**WHAT TO DO**
Repeat verbatim what the listing holds, but not its pictures.

↓

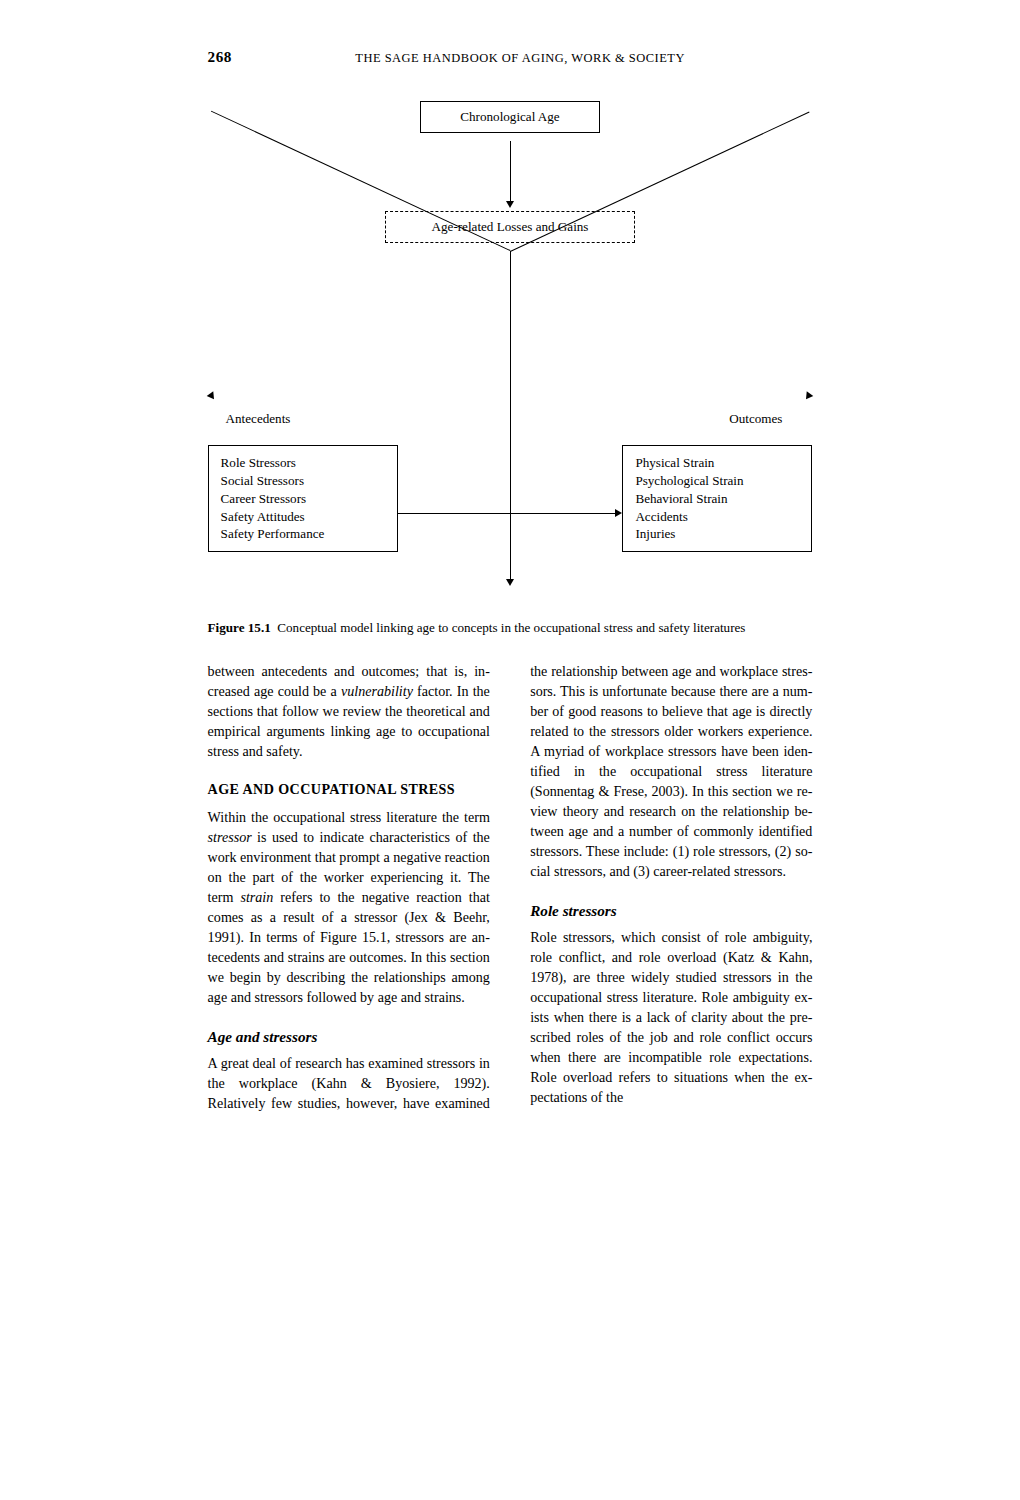268 The SAGE Handbook of Aging, Work & Society
Chronological Age
Age-related Losses and Gains
Antecedents
Outcomes
Role Stressors
Social Stressors
Career Stressors
Safety Attitudes
Safety Performance
Physical Strain
Psychological Strain
Behavioral Strain
Accidents
Injuries
Figure 15.1 Conceptual model linking age to concepts in the occupational stress and safety literatures
between antecedents and outcomes; that is, increased age could be a vulnerability factor. In the sections that follow we review the theoretical and empirical arguments linking age to occupational stress and safety.
Age and Occupational Stress
Within the occupational stress literature the term stressor is used to indicate characteristics of the work environment that prompt a negative reaction on the part of the worker experiencing it. The term strain refers to the negative reaction that comes as a result of a stressor (Jex & Beehr, 1991). In terms of Figure 15.1, stressors are antecedents and strains are outcomes. In this section we begin by describing the relationships among age and stressors followed by age and strains.
Age and stressors
A great deal of research has examined stressors in the workplace (Kahn & Byosiere, 1992). Relatively few studies, however, have examined the relationship between age and workplace stressors. This is unfortunate because there are a number of good reasons to believe that age is directly related to the stressors older workers experience. A myriad of workplace stressors have been identified in the occupational stress literature (Sonnentag & Frese, 2003). In this section we review theory and research on the relationship between age and a number of commonly identified stressors. These include: (1) role stressors, (2) social stressors, and (3) career-related stressors.
Role stressors
Role stressors, which consist of role ambiguity, role conflict, and role overload (Katz & Kahn, 1978), are three widely studied stressors in the occupational stress literature. Role ambiguity exists when there is a lack of clarity about the prescribed roles of the job and role conflict occurs when there are incompatible role expectations. Role overload refers to situations when the expectations of the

↑

**SOLVED PROBLEM**
268 The SAGE Handbook of Aging, Work & Society
Chronological Age
Age-related Losses and Gains
Antecedents
Outcomes
Role Stressors
Social Stressors
Career Stressors
Safety Attitudes
Safety Performance
Physical Strain
Psychological Strain
Behavioral Strain
Accidents
Injuries
Figure 15.1 Conceptual model linking age to concepts in the occupational stress and safety literatures
between antecedents and outcomes; that is, increased age could be a vulnerability factor. In the sections that follow we review the theoretical and empirical arguments linking age to occupational stress and safety.
Age and Occupational Stress
Within the occupational stress literature the term stressor is used to indicate characteristics of the work environment that prompt a negative reaction on the part of the worker experiencing it. The term strain refers to the negative reaction that comes as a result of a stressor (Jex & Beehr, 1991). In terms of Figure 15.1, stressors are antecedents and strains are outcomes. In this section we begin by describing the relationships among age and stressors followed by age and strains.
Age and stressors
A great deal of research has examined stressors in the workplace (Kahn & Byosiere, 1992). Relatively few studies, however, have examined the relationship between age and workplace stressors. This is unfortunate because there are a number of good reasons to believe that age is directly related to the stressors older workers experience. A myriad of workplace stressors have been identified in the occupational stress literature (Sonnentag & Frese, 2003). In this section we review theory and research on the relationship between age and a number of commonly identified stressors. These include: (1) role stressors, (2) social stressors, and (3) career-related stressors.
Role stressors
Role stressors, which consist of role ambiguity, role conflict, and role overload (Katz & Kahn, 1978), are three widely studied stressors in the occupational stress literature. Role ambiguity exists when there is a lack of clarity about the prescribed roles of the job and role conflict occurs when there are incompatible role expectations. Role overload refers to situations when the expectations of the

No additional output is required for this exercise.